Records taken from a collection
----------
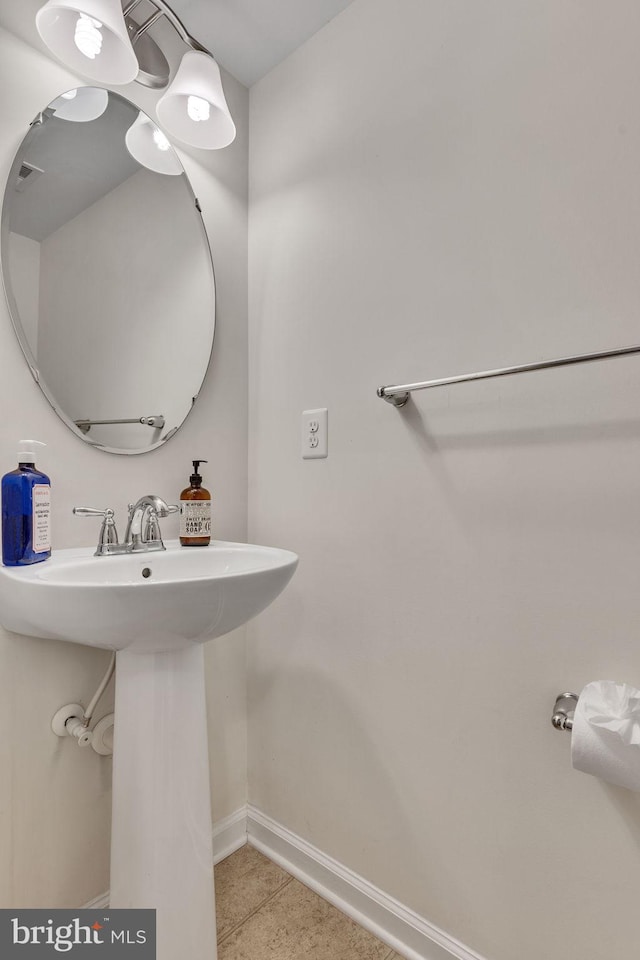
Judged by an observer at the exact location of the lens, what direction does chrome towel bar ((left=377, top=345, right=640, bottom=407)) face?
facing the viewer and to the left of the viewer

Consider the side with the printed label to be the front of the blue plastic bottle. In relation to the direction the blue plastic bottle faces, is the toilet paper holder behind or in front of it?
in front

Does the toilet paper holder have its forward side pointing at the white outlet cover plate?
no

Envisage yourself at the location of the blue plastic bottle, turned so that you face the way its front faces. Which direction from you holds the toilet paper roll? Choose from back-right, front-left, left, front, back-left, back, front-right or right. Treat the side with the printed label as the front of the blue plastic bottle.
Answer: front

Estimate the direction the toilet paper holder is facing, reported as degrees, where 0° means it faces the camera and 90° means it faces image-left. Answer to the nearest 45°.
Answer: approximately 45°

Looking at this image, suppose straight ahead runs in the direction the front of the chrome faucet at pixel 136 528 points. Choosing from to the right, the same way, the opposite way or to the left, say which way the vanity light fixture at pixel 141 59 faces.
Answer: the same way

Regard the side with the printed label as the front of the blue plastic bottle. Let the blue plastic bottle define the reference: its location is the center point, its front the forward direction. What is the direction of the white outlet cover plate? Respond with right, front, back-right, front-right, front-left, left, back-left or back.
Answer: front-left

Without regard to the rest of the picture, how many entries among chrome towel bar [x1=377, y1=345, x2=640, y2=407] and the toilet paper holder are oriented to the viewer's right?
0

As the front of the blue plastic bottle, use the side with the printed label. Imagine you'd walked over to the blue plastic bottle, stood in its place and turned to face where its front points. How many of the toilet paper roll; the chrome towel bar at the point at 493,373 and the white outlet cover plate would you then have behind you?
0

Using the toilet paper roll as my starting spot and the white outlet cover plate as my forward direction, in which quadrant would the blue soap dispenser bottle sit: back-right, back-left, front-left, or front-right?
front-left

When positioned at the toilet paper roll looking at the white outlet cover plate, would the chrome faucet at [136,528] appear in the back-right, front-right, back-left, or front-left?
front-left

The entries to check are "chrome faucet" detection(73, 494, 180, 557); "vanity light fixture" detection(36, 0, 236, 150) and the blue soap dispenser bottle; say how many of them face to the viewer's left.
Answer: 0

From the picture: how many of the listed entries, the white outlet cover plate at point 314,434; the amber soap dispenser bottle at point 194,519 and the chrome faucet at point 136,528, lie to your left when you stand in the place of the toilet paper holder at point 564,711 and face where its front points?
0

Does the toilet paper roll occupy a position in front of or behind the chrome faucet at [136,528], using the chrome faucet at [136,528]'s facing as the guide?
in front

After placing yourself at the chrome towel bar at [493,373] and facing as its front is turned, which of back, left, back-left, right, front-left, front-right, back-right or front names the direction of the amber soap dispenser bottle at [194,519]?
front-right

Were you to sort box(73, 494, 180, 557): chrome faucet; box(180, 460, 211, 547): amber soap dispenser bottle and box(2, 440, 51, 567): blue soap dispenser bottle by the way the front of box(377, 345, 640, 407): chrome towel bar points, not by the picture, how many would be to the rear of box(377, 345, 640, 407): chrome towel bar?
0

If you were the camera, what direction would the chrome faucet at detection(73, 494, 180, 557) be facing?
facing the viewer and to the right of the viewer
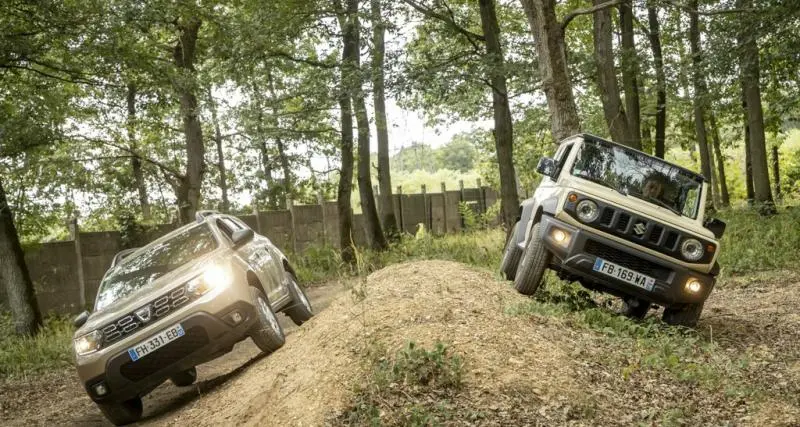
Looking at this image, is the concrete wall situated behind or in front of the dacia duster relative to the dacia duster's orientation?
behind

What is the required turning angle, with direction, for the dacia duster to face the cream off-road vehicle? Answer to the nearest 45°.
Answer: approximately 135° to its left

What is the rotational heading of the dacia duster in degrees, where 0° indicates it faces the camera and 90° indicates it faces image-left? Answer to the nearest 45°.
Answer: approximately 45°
----------
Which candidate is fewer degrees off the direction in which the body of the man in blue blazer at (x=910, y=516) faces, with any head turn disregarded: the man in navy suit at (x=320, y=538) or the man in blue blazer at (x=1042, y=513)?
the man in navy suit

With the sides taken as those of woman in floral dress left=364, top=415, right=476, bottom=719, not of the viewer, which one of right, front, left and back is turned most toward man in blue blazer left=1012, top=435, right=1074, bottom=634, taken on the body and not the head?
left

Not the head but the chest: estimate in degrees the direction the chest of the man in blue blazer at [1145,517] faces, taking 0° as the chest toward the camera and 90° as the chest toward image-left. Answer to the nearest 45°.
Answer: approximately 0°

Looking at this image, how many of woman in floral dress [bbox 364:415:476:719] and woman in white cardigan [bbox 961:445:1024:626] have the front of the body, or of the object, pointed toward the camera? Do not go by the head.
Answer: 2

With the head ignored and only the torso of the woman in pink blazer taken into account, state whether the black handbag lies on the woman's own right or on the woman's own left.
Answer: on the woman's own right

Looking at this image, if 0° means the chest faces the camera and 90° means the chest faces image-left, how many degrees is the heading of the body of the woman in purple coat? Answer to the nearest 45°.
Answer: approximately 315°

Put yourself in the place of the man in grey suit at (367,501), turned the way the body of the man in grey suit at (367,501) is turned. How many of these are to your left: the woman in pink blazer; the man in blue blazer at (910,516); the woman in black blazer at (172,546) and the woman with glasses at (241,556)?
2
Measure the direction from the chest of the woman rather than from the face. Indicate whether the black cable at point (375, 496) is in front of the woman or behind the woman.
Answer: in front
----------
What you are asked to do - Give the part of the material that starts with the line containing "Judged by an" and ends with the line containing "Answer: front-left", both included, as a JSON list of strings, one per line, leaving out blank lines.

Output for this task -
[
  "Judged by an observer at the exact location of the lens, what direction does chrome towel bar ((left=377, top=345, right=640, bottom=407)) face?",
  "facing the viewer and to the left of the viewer",
  "Consider the side with the printed label to be the front of the blue plastic bottle. In relation to the direction the blue plastic bottle faces, is the toilet paper holder behind or in front of it?",
  "in front",
  "Does the toilet paper holder have its forward side pointing at the white outlet cover plate?",
  "no",
  "Envisage yourself at the location of the blue plastic bottle, turned so that you face the way its front faces. Which direction from you holds the toilet paper roll? Choose from back-right, front-left, left, front, back-left, back, front-right or right. Treat the side with the printed label as the front of the blue plastic bottle.",
  "Answer: front",
  "Estimate the direction the toilet paper holder is facing, reported as degrees, where 0° means it faces the camera and 90° means it faces image-left. Answer to the nearest 45°.",
  "Answer: approximately 45°",
  "Looking at this image, suppose straight ahead runs in the direction the front of the chrome faucet at pixel 136 528 points. Choosing from to the right, the same way, the opposite way or to the left, say which way the vanity light fixture at pixel 141 59 faces.",
  "Answer: the same way",
  "Regard the side with the printed label as the front of the blue plastic bottle. Let the blue plastic bottle define the reference: its location is the center point, its front the forward direction. What is the direction of the white outlet cover plate? Respond with right, front, back-right, front-right, front-left, left, back-left or back.",
  "Answer: front-left"
]